* [Text segment]:
::::::
We can correct for this by making use of a cartogram, a map in which the sizes of states are rescaled according to their population. That is, states are drawn with size proportional not to their acreage but to the number of their inhabitants, states with more people appearing larger than states with fewer, regardless of their actual area on the ground. On such a map, for example, the state of Rhode Island, with its 1.1 million inhabitants, would appear about twice the size of Wyoming, which has half a million, even though Wyoming has 60 times the acreage of Rhode Island.
Here are the 2012 presidential election results on a population cartogram of this type:
There are more maps on the website - some broken down to county levels. Election maps
The country is not nearly as 'red' as Republicans would like for us to think.....
Zelva, I have driven through a lot of that red, there isn't many people who live in those areas, so all that map tells me is that people in rural areas tend to lean Republican....though it also shows me where most people in this country live goes blue. So that sounds good to me.
That mostly-red map would actually matter if cows and tumbleweeds could vote. But they can't.
It is, however, mildly interesting to see that there were only 3 states out of the 48 depicted where every county went for Romney: Utah, West Virginia, and Oklahoma. Likewise, only 3 states went entirely for Obama: Vermont, Mass., and RI.
Adding population density into the equation adds a new variable that many people just don't have the ability to understand. They simply see more area in Red and assume it means more people voted republican.
Yep;that one shows just now much local and state house control was gained startig with mid terms elections.Then of course one has to look at where the population gains trned to see future .
This is a far more accurate demographic representation...
The solid red areas are pretty much devoid of people....
Intresting how Suburban/Urban Eastern Mass was LESS Democratic than rural Western Mass.
::::::
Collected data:
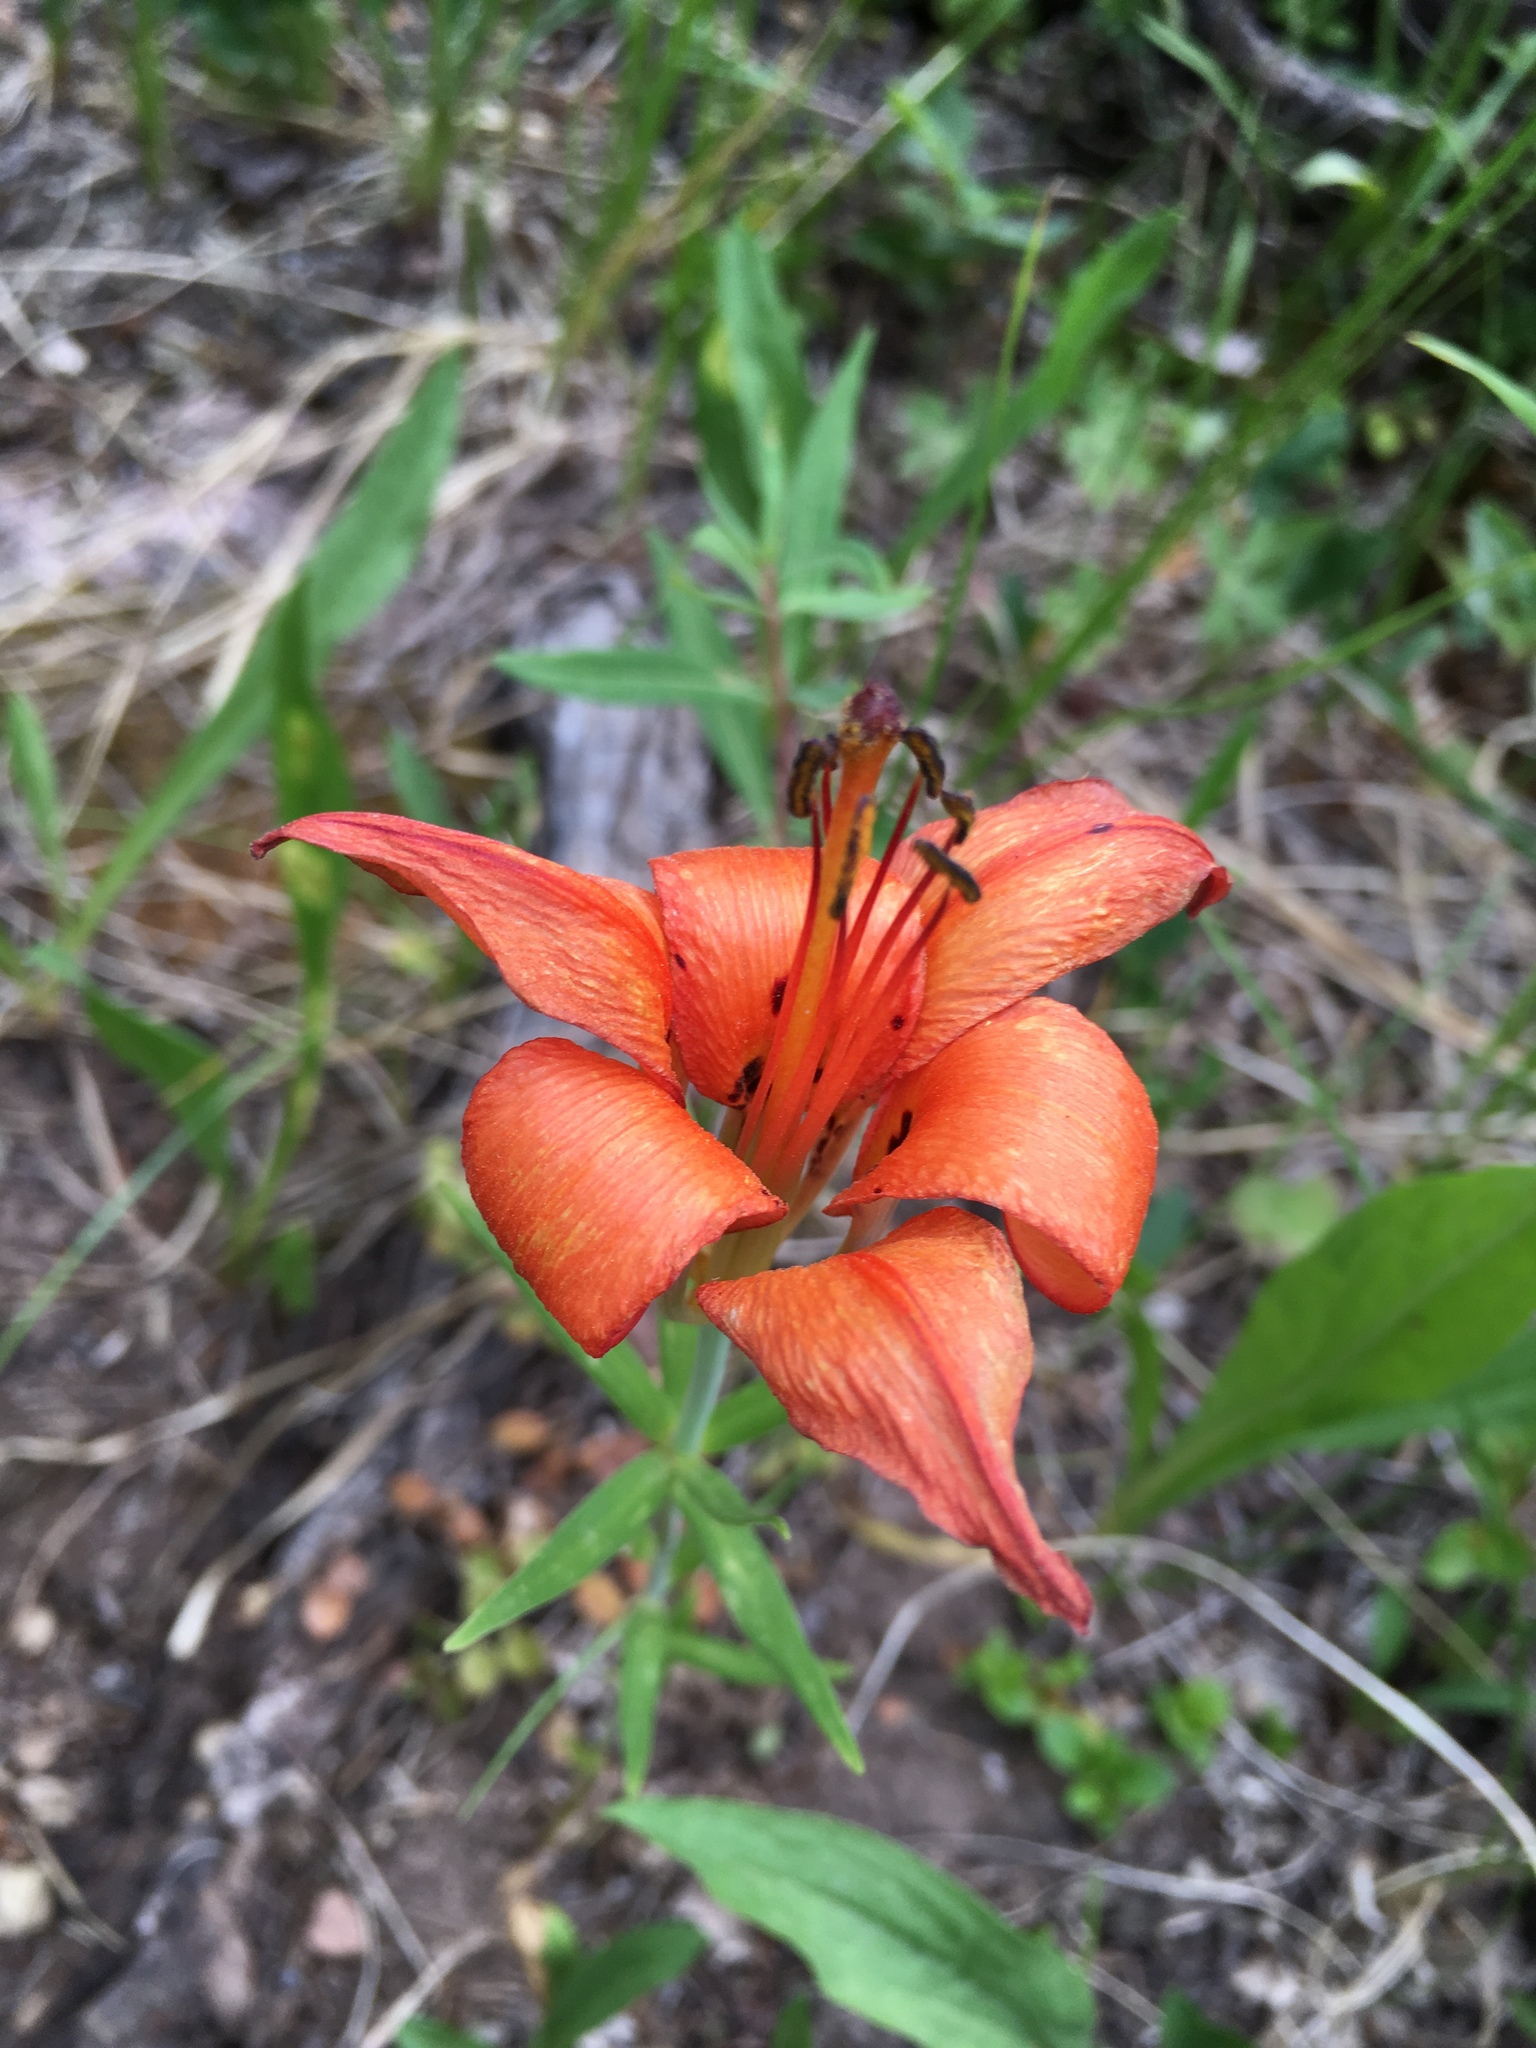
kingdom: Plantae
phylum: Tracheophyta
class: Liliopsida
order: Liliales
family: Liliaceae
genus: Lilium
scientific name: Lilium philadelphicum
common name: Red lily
::::::
* [Assignment]:
Print the part of the election map discussion that opens with the words containing "This is a far" and closes with "rural Western Mass.". Nothing in the entries is needed here.

* [Solution to this exercise]:
This is a far more accurate demographic representation...
The solid red areas are pretty much devoid of people....
Intresting how Suburban/Urban Eastern Mass was LESS Democratic than rural Western Mass.